(Beginning of Data for this exercise)

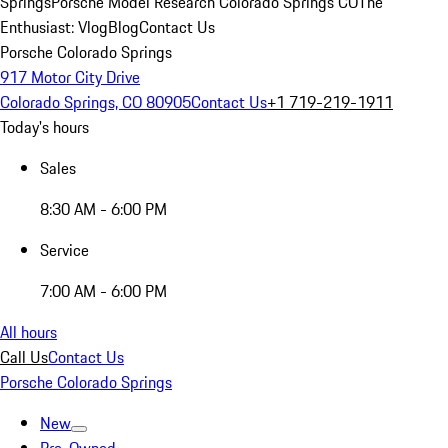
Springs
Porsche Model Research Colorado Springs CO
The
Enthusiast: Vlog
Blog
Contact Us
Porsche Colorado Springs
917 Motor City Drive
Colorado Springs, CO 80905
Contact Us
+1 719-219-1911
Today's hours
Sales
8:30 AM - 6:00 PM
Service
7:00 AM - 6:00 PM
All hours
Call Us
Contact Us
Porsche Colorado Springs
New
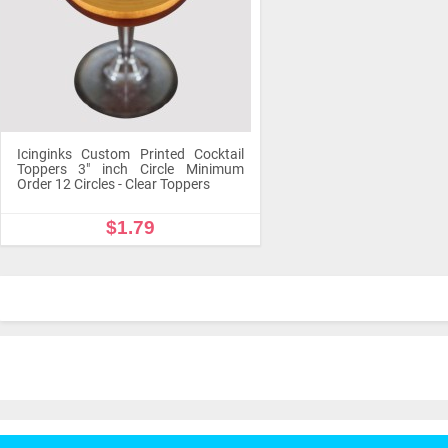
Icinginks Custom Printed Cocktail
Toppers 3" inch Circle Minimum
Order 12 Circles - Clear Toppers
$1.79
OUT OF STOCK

(End of Data for this exercise)
(Beginning of Data for this exercise)

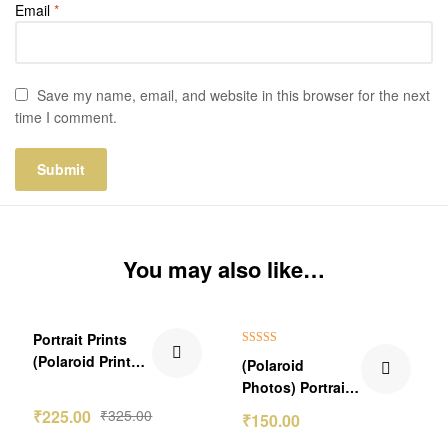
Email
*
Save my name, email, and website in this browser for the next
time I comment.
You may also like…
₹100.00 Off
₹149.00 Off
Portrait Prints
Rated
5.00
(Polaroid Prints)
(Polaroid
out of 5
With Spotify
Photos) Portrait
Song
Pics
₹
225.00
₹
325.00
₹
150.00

(End of Data for this exercise)

> _Work required_
Please output the lines from the one containing "Icinginks Custom Printed Cocktail" through the one containing "OUT OF STOCK", both included, as a JSON list of strings with one string per line and blank lines left out.

> _Answer section_
[
  "Icinginks Custom Printed Cocktail",
  "Toppers 3\" inch Circle Minimum",
  "Order 12 Circles - Clear Toppers",
  "$1.79",
  "OUT OF STOCK"
]